## Tasks to complete
a – From the talk on recovery, extract the passage starting at "In the time" and ending at "small groups.", copying it word for word.
b – Gather every line of the listing that holds the string "person", treating case as significant.

======== Reading passage

|
Good
evening everyone. It’s really great to
be with you tonight. You know you guys
are spoiled. You have a great
communicator and preacher in Pastor Ike.
I’m from Saddleback Church and we have some
extremely gifted communicators in Pastor
Rick Warren and Tom Holladay.
Outstanding speakers - Ike, Rick, and Tom -
gifted speakers. That’s good news.
Well, I have
a little bad news for you this evening.
The bad news is that I am not one of those
gifted speakers. But, Pastor Ike has
heard me speak before and he still invited
me. Seriously, I'm really
excited to share one of the greatest gifts I
have been given with all of you -- my
recovery!
In the time
we have together we are going to start
talking about taking a journey. A journey of
8 principles along the "road of recovery."
I have the privilege of serving Jesus Christ
at Saddleback Church as the Pastor of
Ministry. I joined Saddleback’s staff
six years ago as the pastor of recovery and
small groups.
Three years
ago I was asked to serve as one of the eight
elder pastors and I oversee the over 150
ministries at Saddleback Church.
Now, that’s
what I do. But, you know, God is
really more concerned about who I am rather
than what I do. He’s concerned about
my character and my values; who I really am
when there’s no one else around. As a
way of re-introducing myself - my name is
John and I’m a believer that struggles with
alcoholism. Notice I said I’m a
believer who struggles. You see, my
identity is in my Lord and Savior - Jesus
Christ, not in my struggle with a bottle of
booze.

================
======== Dataset extract

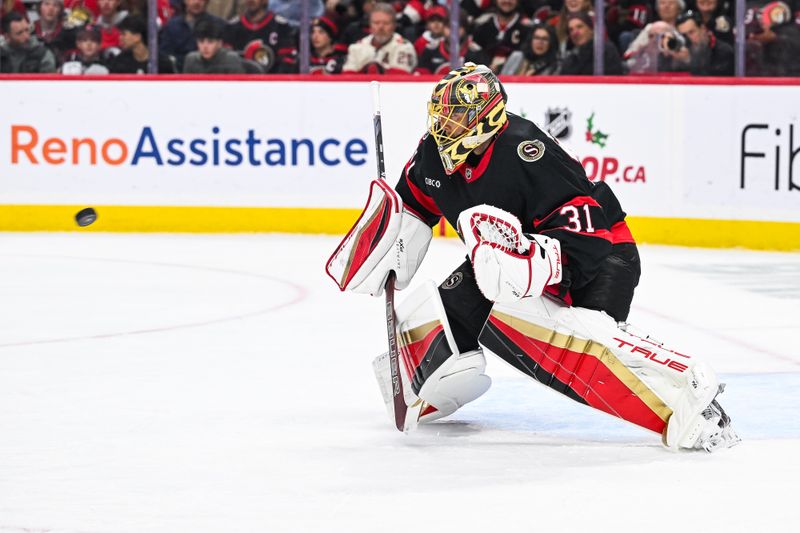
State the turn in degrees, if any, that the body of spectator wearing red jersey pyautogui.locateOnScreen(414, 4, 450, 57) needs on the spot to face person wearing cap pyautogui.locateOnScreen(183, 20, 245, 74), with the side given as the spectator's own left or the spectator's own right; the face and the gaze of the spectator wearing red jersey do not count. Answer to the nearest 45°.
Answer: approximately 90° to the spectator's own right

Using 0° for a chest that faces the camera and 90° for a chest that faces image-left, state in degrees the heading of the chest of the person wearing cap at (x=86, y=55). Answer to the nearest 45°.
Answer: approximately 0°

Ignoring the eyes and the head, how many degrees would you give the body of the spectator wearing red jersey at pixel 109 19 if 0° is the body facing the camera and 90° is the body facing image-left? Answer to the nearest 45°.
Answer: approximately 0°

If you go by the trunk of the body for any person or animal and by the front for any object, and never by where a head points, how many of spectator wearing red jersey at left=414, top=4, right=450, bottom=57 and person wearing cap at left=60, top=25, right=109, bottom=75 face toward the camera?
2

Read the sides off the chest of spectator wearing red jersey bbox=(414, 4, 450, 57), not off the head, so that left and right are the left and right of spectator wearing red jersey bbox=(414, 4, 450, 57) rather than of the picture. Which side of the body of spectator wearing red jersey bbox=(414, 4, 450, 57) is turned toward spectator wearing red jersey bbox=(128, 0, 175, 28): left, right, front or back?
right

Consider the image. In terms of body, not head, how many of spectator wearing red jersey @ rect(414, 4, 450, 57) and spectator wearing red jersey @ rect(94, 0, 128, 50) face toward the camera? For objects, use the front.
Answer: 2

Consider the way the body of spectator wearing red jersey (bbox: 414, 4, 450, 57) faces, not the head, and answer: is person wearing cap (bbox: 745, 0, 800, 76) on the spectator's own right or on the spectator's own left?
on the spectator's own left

================
======== Dataset extract

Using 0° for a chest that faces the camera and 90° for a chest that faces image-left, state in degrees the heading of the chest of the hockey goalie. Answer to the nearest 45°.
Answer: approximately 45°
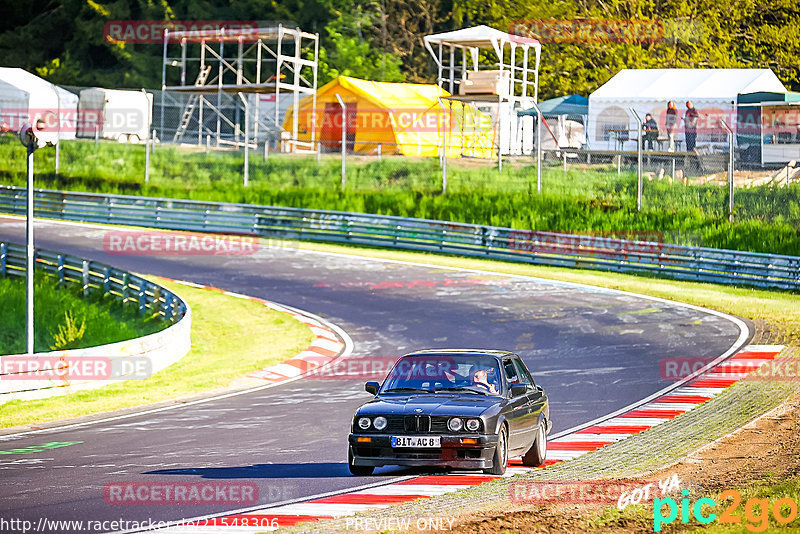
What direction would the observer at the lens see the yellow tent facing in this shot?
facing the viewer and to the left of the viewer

================
======== Dataset extract

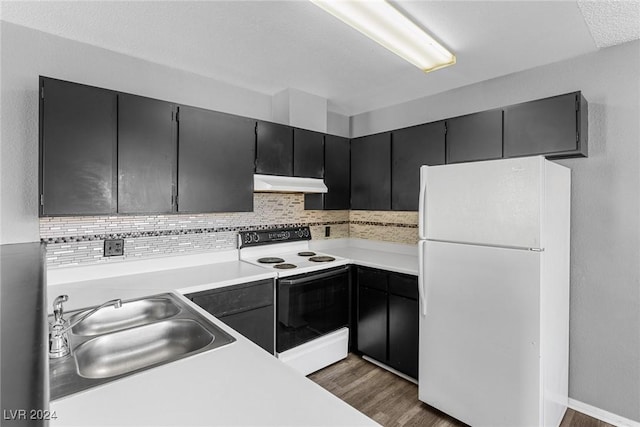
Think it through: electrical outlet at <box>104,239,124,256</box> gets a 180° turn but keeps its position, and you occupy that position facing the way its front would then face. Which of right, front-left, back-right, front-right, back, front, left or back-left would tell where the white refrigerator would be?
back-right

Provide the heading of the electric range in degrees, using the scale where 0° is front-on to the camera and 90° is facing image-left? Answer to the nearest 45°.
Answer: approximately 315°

================

## Solutions
a –
In the time
we have together we are going to start
talking about taking a journey. A journey of
8 principles along the "road of recovery."
I have the privilege of serving Jesus Christ
at Saddleback Church as the Pastor of
Ministry. I joined Saddleback’s staff
six years ago as the pastor of recovery and
small groups.

b –
State the turn in degrees, if any, that the body of spectator wearing red jersey pyautogui.locateOnScreen(414, 4, 450, 57) needs on the spot to face person wearing cap pyautogui.locateOnScreen(183, 20, 245, 74), with the side given as the spectator's own left or the spectator's own right; the face and the gaze of the spectator wearing red jersey do not count. Answer to the nearest 45°.
Using 0° for a chest that faces the camera and 90° for a chest that faces image-left, state in degrees the heading of the chest of the person wearing cap at (x=86, y=55). Answer to the nearest 45°.
If you go by the trunk of the body for any person or animal and by the front for any object, and never by where a head points, how many of spectator wearing red jersey at left=414, top=4, right=450, bottom=57 and person wearing cap at left=60, top=25, right=109, bottom=75 face toward the camera?
Consider the way the body of spectator wearing red jersey (bbox: 414, 4, 450, 57) faces, not the head, and answer: is person wearing cap (bbox: 745, 0, 800, 76) on the spectator's own right or on the spectator's own left?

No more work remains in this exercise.